On retrouve ces interprétations dans certains articles actuels. Dans un article intitulé "À 40 ans, je suce encore mon pouce", un sexothérapeute pousse l'analyse assez loin. Selon lui, "sucer son pouce en public revêt une forte dimension sexuelle. C'est d'abord un acte d'exhibition autoérotique, d'où la gêne des autres qui vont surprendre cette intimité. Et c'est aussi, plus ou moins inconsciemment, un acte de provocation, car un adulte n'ignore pas le caractère phallique du pouce, le fait de le sucer renvoyant évidemment à la pratique de la fellation…".  Selon plusieurs spécialistes interrogés, l'approche psychanalytique a tendance à voir des phallus partout, il faut donc relativiser.

Une régression inquiétante ?

Sucer son pouce à l'âge adulte est perçu comme une pratique honteuse. Cette pratique renvoie à l'image d'un grand bébé, d'une personne peut-être fragile, vulnérable qui aurait tendance à se replier sur elle-même. C'est en tout cas ce qui ressort des témoignages des suceurs de pouce adultes. Les psychiatres et psychanalystes sont plus modérés en rappelant combien il est bon parfois de lâcher prise, de s'autoriser à retrouver une part d'enfance et des moyens bénins de lutter contre le stress. Il faut s'en préoccuper et consulter si la personne en souffre, si cela impacte négativement sa vie quotidienne et sociale. Dans ce cas, certaines thérapies comportementales et cognitives peuvent être efficaces.
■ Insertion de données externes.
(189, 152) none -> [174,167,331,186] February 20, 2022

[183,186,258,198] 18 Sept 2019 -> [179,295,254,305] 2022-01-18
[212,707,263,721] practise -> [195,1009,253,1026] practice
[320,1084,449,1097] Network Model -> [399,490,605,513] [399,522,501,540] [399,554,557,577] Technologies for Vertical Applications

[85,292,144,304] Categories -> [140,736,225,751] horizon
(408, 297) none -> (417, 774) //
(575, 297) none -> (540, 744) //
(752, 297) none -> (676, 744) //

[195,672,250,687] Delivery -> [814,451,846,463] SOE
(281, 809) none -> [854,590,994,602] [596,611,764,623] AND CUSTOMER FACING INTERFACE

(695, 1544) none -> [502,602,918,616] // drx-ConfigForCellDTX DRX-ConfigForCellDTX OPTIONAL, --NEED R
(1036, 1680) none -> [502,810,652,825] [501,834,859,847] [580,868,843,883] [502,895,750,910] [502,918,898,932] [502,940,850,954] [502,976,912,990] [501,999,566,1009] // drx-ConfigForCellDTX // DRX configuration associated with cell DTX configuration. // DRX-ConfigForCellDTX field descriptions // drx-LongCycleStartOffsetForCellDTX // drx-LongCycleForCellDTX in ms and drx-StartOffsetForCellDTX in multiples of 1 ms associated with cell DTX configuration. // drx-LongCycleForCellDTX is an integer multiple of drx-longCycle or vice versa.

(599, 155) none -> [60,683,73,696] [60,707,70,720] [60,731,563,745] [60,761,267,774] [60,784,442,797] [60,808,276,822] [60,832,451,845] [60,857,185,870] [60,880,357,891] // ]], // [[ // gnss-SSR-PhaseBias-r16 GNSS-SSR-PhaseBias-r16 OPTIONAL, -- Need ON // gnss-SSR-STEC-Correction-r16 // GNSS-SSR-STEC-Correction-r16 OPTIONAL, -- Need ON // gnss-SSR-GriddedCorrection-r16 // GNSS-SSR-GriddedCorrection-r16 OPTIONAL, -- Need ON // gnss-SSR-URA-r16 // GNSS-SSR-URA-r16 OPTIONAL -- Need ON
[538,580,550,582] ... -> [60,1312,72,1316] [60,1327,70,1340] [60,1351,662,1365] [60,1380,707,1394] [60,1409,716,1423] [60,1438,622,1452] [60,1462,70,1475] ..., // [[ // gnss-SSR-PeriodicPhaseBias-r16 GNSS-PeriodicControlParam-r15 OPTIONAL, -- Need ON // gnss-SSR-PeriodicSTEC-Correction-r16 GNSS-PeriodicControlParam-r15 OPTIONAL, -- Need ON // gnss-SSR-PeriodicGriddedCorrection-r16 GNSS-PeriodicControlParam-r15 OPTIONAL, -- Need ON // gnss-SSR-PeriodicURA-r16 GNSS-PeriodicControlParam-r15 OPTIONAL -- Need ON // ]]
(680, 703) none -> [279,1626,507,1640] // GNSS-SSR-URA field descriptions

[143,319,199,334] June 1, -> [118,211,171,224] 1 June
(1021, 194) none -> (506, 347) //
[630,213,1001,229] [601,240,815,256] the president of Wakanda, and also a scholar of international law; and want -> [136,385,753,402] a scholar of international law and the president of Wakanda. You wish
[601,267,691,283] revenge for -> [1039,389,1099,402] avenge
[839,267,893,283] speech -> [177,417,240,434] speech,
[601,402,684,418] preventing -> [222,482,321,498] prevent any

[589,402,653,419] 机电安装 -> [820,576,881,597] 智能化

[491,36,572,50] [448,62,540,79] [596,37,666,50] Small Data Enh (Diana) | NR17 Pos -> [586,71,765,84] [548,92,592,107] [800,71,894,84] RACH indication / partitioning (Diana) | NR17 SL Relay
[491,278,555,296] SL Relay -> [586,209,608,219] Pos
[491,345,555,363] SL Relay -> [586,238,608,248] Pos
Si un enfant de 5 ans suce encore son pouce et essuie quelques remarques de son entourage, il faut dédramatiser. Les pédopsychiatres recommandent de ne surtout pas leur mettre la pression, ce qui serait contre-productif. Il faut consulter lorsque, comme pour l'adulte, cela a des conséquences sur la vie sociale de l'enfant. Il n'y a pas de recette miracle pour accompagner ce sevrage, c'est vraiment du cas par cas. Si le jeune patient suce son pouce très tardivement et très souvent, le psy peut l'aider à en comprendre la raison et à s'en passer. Il arrive aussi que la première visite chez l'orthodontiste fasse office d'électrochoc quand l'enfant comprend que cela a pu abîmer ses dents ou quand la pose de l'appareil dentaire rend la succion tout d'un coup moins agréable… 

En Australie, une famille a créé un casque pour lutter contre l'envie de sucer son pouce. L'idée est de gêner la personne avec le mouvement d'un balancier activé par une télécommande.